◆ **Document segment**
====

Hacker News new | ask | show | jobs
by nwallin 2139 days ago
Barrier synchronization is always going to wreck parallel performance. When possible, it's good to break up your work so that data dependencies are explicit and fine grained. So instead of breaking up work like this:

    IIIIJJJJKKKKLLLL

    <barrier>

    EEEEFFFFGGGGHHHH

    <barrier>

    AAAABBBBCCCCDDDD
... where each row is dependent on the entire previous row, break it up like this:

    HHHHIIIIJJJJKKKK

    EEEEEEFFFFGGGGGG

    AAAABBBBCCCCDDDD
Where E is dependent on A and B, (and begins when they are done) H is dependent only on E, F is dependent on B and C, etc. This way you don't have to wait for the entire strip to finish, you can start work on E after A+B, but while D is still working. This also gives you weird block sizes for "free", which is a huge no-no with barrier synchronization. For instance, Es and Gs are size 6; if the first example had most elements of size 4, but one element of size 6, it would be catastrophic. All your threads would be done when the final thread is only 66% complete, and it's single threaded from there on out for that strip.
1 comments

This pencil and paper approach to breaking up work is good at parallelizing things that don't appear parallelizable at first glance, e.g. prefix sum [1]. Compilers are good at identifying opportunities to reorder instructions in ways that break low level data dependencies. They tend to miss the big higher level opportunities like this.

[1] https://en.wikipedia.org/wiki/Prefix_sum#:~:text=A%20work%2D....

====

◆ **Data excerpt**
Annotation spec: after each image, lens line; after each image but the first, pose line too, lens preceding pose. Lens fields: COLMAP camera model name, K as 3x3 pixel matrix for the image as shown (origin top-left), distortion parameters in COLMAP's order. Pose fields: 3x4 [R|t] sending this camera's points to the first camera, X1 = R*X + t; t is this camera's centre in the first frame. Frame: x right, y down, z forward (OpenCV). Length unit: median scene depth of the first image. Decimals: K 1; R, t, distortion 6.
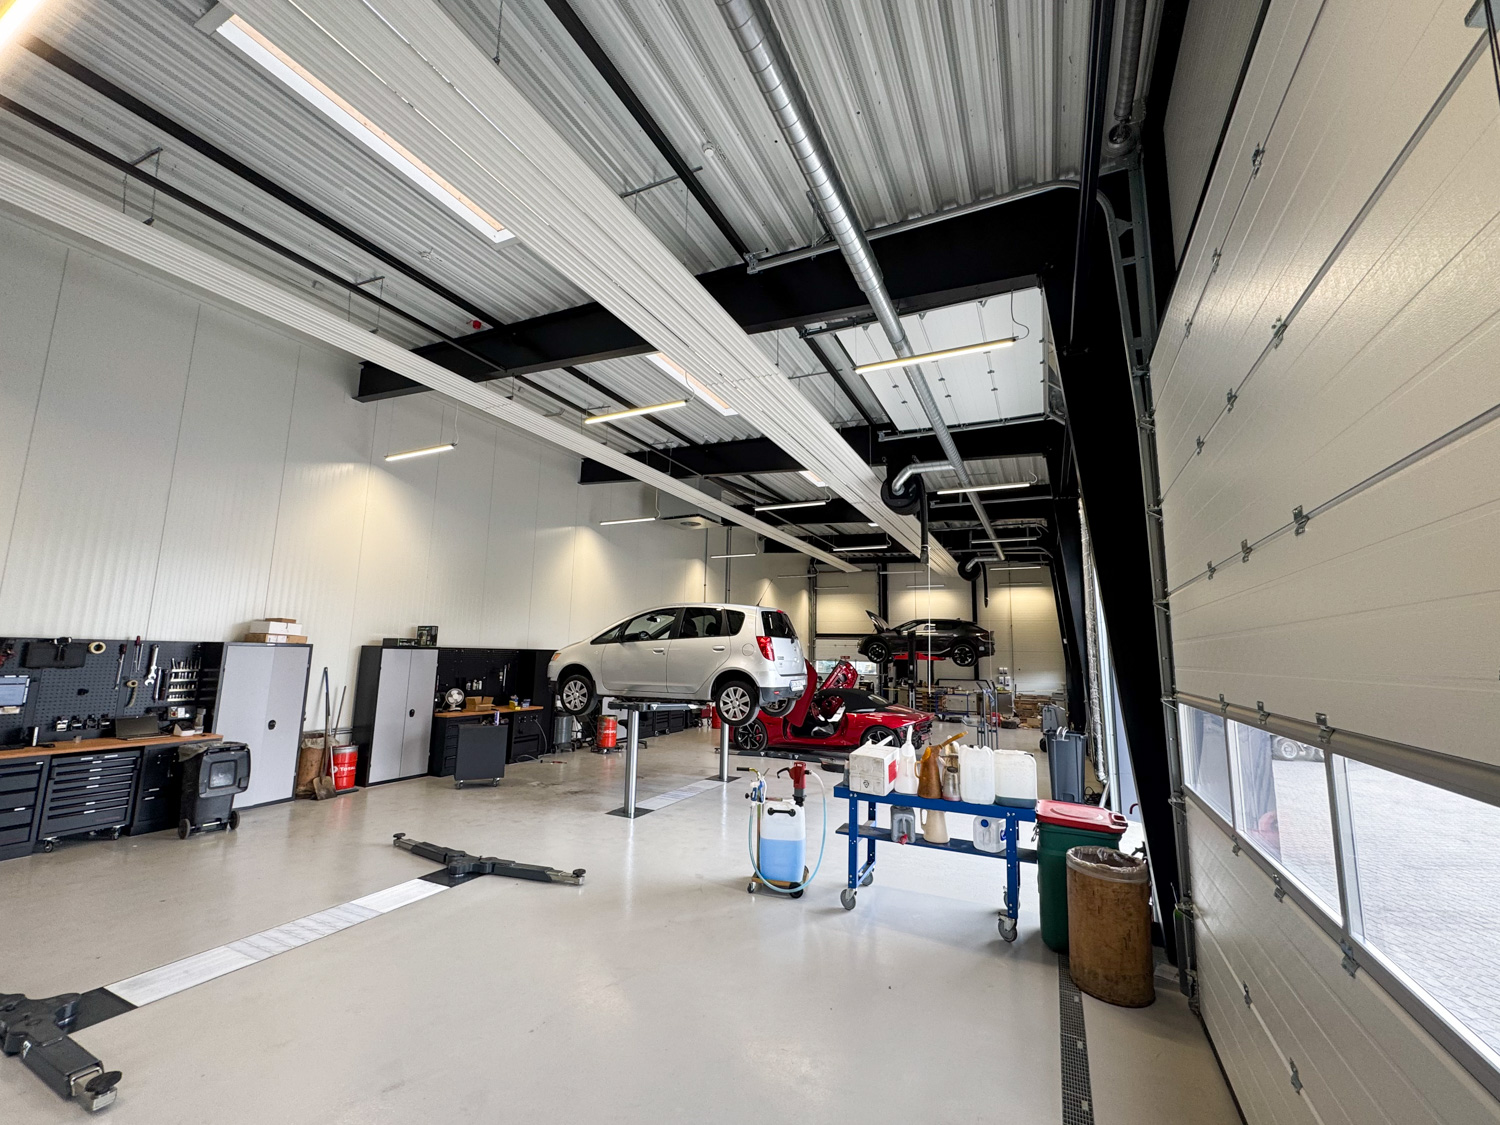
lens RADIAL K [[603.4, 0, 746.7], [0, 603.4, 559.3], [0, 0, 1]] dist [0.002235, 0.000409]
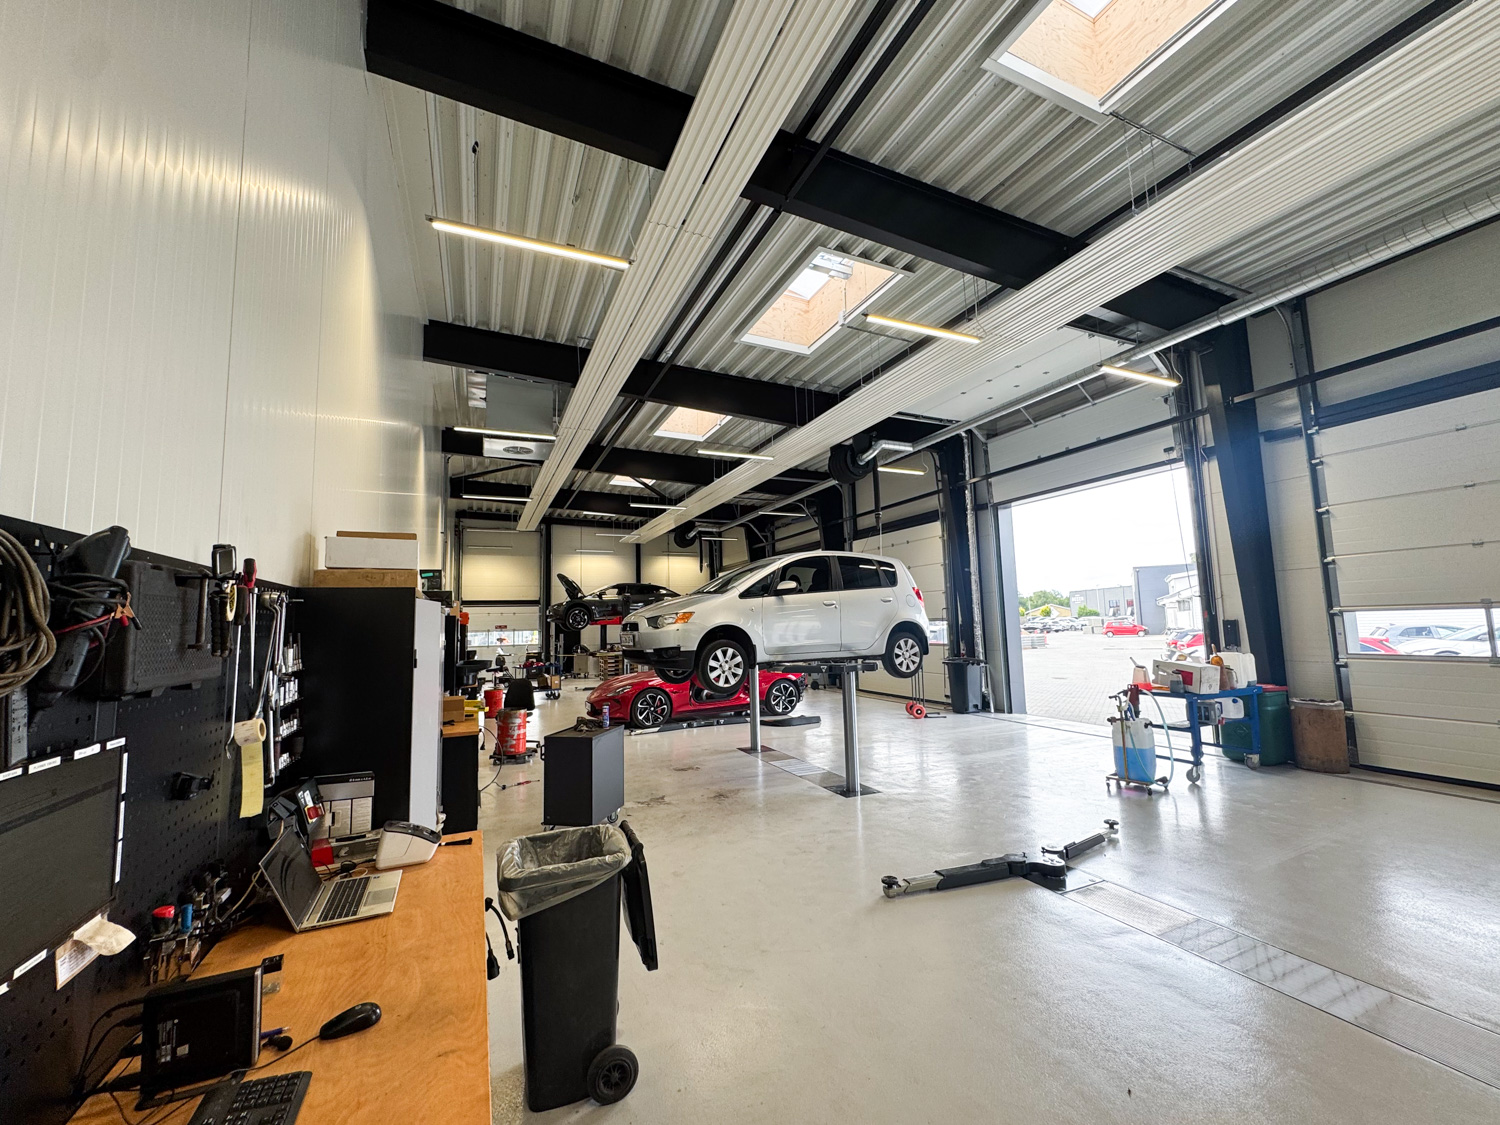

====

◆ **Instructions to follow**
Write out the barrier synchronization thread word for word, starting with "EEEEEEFFFFGGGGGG" and going on through "for that strip.".

◆ **Answer**
EEEEEEFFFFGGGGGG

    AAAABBBBCCCCDDDD
Where E is dependent on A and B, (and begins when they are done) H is dependent only on E, F is dependent on B and C, etc. This way you don't have to wait for the entire strip to finish, you can start work on E after A+B, but while D is still working. This also gives you weird block sizes for "free", which is a huge no-no with barrier synchronization. For instance, Es and Gs are size 6; if the first example had most elements of size 4, but one element of size 6, it would be catastrophic. All your threads would be done when the final thread is only 66% complete, and it's single threaded from there on out for that strip.